Le décor étant planté, il est revenu sur l’état des lieux dressé par le CCIM et d’autres ongs sur la lutte anti-mines en août 2015 au cours duquel leurs structures associatives  se sont inquiétées de la lenteur du parachèvement du processus d’adhésion  de notre pays à la Convention d’Oslo. Cette évaluation a été faite dans la cadre de la célébration du 5ème anniversaire de l’entrée en vigueur de la CASM.  Lors de leurs retrouvailles  d’août 2015, le CCIM et ses partenaires s’étaient assignés comme objectifs, de partager les progrès réalisés par la RDC dans le sens du respect des obligations de la CASM, contribuer à l’accélération du processus d’adhésion de la RDC à ladite convention et favoriser la participation de notre pays à la conférence d’examen de la CASM  qui devrait avoir lieu en septembre  en Croatie
On rappelle que la CASM est entrée en vigueur en août 2010.  La RDC l’avait signée  en mars 2009 et  le projet de loi relatif à  l’adhésion de notre pays à ladite convention avait été déjà adopté  par les deux chambres du Parlement. Depuis lors, a expliqué l’hôte des médias, les acteurs sociaux en matière de lutte anti-mines attendent avec impatience la promulgation de ladite loi par le Chef de l’Etat,  et au finish l’adhésion formelle de la RDC à la CASM.

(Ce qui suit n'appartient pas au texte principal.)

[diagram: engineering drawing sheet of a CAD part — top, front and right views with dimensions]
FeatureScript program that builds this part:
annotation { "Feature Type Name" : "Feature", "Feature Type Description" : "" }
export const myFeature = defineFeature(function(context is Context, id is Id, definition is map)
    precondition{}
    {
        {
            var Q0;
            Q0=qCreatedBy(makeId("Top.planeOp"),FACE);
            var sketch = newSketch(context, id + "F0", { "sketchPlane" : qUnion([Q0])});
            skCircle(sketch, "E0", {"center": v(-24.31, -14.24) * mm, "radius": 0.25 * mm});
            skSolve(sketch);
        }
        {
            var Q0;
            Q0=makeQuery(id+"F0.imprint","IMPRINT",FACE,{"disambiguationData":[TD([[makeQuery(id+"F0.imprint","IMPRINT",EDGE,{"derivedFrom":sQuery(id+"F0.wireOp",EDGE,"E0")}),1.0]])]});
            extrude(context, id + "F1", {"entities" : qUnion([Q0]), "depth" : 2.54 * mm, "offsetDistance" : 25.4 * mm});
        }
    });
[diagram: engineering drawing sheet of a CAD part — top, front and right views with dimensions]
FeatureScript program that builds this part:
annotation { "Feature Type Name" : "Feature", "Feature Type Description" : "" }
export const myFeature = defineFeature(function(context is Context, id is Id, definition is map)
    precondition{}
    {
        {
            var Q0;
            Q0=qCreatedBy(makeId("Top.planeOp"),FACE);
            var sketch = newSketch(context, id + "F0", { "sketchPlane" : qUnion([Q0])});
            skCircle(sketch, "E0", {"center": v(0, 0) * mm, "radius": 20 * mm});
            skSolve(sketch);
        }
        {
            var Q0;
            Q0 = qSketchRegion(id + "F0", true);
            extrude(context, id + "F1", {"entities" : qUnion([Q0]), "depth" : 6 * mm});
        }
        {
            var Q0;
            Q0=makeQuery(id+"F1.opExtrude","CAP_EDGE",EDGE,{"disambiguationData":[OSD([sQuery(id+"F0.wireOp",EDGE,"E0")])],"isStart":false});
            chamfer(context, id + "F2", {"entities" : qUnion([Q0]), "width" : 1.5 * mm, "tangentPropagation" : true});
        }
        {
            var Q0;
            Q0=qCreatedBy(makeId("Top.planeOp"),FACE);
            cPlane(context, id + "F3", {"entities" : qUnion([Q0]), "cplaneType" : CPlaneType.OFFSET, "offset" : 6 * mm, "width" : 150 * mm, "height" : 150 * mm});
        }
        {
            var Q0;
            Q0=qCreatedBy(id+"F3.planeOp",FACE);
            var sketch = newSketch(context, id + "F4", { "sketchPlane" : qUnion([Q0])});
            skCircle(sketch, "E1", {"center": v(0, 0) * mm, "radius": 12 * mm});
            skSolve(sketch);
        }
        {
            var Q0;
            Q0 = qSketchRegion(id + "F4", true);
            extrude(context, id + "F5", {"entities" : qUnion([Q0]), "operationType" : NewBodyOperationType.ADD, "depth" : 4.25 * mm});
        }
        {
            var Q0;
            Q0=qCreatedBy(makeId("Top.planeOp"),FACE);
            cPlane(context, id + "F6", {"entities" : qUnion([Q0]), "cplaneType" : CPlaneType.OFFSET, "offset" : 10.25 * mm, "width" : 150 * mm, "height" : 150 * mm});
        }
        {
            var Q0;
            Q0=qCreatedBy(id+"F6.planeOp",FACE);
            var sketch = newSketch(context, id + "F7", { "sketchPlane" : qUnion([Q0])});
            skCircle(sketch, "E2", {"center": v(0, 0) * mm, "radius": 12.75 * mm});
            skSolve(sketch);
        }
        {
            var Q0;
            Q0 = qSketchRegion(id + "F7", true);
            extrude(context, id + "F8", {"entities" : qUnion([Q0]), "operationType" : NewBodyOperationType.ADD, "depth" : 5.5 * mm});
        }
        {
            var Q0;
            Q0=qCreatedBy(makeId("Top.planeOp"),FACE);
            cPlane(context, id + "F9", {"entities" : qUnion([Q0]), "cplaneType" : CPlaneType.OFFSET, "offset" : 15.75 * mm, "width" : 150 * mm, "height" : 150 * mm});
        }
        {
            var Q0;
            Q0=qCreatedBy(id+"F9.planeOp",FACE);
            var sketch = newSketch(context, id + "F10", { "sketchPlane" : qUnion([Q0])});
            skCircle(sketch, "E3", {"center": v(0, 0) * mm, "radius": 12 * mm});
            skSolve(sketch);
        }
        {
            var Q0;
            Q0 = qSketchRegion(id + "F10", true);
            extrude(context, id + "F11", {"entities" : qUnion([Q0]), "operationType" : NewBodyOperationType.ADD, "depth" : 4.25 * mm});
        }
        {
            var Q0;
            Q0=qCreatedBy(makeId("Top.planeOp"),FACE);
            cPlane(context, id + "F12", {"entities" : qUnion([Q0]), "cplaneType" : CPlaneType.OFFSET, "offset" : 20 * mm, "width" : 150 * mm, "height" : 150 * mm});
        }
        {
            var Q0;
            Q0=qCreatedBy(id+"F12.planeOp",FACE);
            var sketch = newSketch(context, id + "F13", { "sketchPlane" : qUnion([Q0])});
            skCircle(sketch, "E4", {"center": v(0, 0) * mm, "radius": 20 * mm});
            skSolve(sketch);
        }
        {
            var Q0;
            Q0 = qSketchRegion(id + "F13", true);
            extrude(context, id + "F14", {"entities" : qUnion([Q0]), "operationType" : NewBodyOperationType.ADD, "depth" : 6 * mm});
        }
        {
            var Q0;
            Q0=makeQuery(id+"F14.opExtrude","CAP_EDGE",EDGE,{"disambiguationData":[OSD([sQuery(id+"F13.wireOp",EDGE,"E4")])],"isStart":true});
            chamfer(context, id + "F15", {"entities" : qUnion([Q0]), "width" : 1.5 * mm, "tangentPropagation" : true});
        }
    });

            Quatre mois après l’alerte lancée par les acteurs sociaux suivie de la correspondance adressée à la Présidence pour voir la RDC adhérer à son tour à la CASM, les choses ne semblent pas vraiment bouger, a-t-il indiqué.
C’est ainsi qu’au nom de ses pairs, a précisé Miantuala, le CCIM qui avait initié l’évaluation évoquée ci-haut,  est revenu à la charge en ce début d’année pour exhumer le dossier d’adhésion de la RDC à la CASM.
            Revenant sur les avancées réalisées dans notre pays sur les ASM, il a épinglé les opérations de dépollution  qui se déroulent dans des zones où ces armes ont été signalés, bien que la RDC ne soit pas encore devenue un  Etat partie  de ladite convention.
            Il  a signalé que la CASM interdit  l’utilisation, le stockage, la production, le transfert  des ASM, recommande leur destruction…..
             Congo Brazza, Togo, Sénégal, Cameroun,  Tchad,  Côte d’Ivoire, Burundi……. font partie des pays africains ayant adhéré à la CASM.
            L’entrée en vigueur de la Convention d’Oslo est le couronnement d’une longue bataille menée  pendant une certaine période  au cours duquel le texte final avait été préalablement discuté et finalement adopté. La Convention avait été ensuite  ouverte » à la signature des Etats en 2008 à Oslo  et est entrée en vigueur en 2010, après avoir bénéficié d’une quarantaine de ratifications.